Engineering, Freight Rail, Research & Development

Mayor excited by business interest in Inland Rail

Statue of Sir Henry Parkes. Photo: Creative Commons / Amanda Slater

The mayor of one of NSW’s key central towns believes a growth in interest from local and national businesses in taking advantage of the Inland Rail project could trigger progress on the line.

The Inland Rail Implementation Group, led by former deputy prime minister John Anderson, handed in its recommendations for the proposed rail connection between Brisbane and Melbourne, via regional Queensland, NSW and Victoria, to the government earlier in August.

“It’s getting to a very exciting stage,” Parkes Shire mayor Ken Keith told ABC Rural this week.
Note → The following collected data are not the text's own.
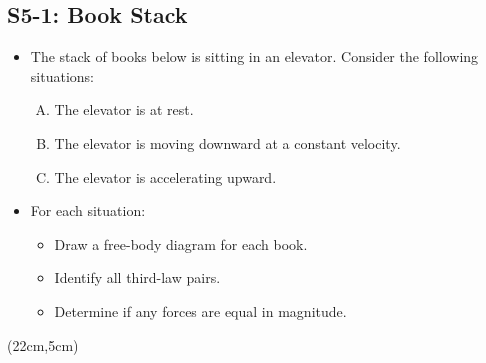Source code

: \documentclass[]{article}
\begin{document}
\begin{PresentSpace}
\vspace{-10pt}
\section*{S5-1: Book Stack}
\vspace{-10pt}
\begin{itemize}
	\item The stack of books below is sitting in an elevator. Consider the following situations:
	\begin{enumerate}[(A)]
		\item The elevator is at rest.
		\item The elevator is moving downward at a constant velocity.
		\item The elevator is accelerating upward.
	\end{enumerate}
	\item For each situation:
	\begin{itemize}
		\item Draw a free-body diagram for each book.
		\item Identify all third-law pairs.
		\item Determine if any forces are equal in magnitude.
	\end{itemize}
\end{itemize}
\end{PresentSpace}
\begin{textblock*}{5cm}(22cm,5cm)
	\begin{center}
		\small
	\end{center}
\end{textblock*}
\newpage
\end{document}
“John Anderson’s implementation report has actually indicated a positive BCR [benefit-cost ratio] so there will be a return on the investment.”

Roughly $10 billion is expected to be needed to implement the Inland Rail plan, with $6 billion of that funding going towards the complicated section connecting Toowoomba to Brisbane.

“Let’s do another Snowy Mountains scheme in this country,” Keith said. “It’s probably one of the most significant infrastructure projects this country can undertake under the next 20 years … if we build this Inland Rail … we’ll get a huge return to the Australian economy.”

Keith said he wouldn’t put a figure on how many businesses had expressed an interest to the council regarding the development, but he said there had been “quite a bit of an inquiry” from companies looking to establish new facilities and industries based around the Inland Rail project.

He believes the groundswell of interested parties could push the project to being completed within 10 years.

“The industry is starting to realise the potential of the Inland Rail, and we’ve been saying to the implementation group, ‘Look, this is going to have a multiplying effect’,” he said.

“There’s inquiries right along the route now for intermodal hubs, and people setting up industries such as abattoirs, so we can value-add on meat products going overseas. We can value add to grain – rather than just exporting whole grain we can containerise grain … things like that.

“Overall I think there’s an enormous benefit to agriculture.”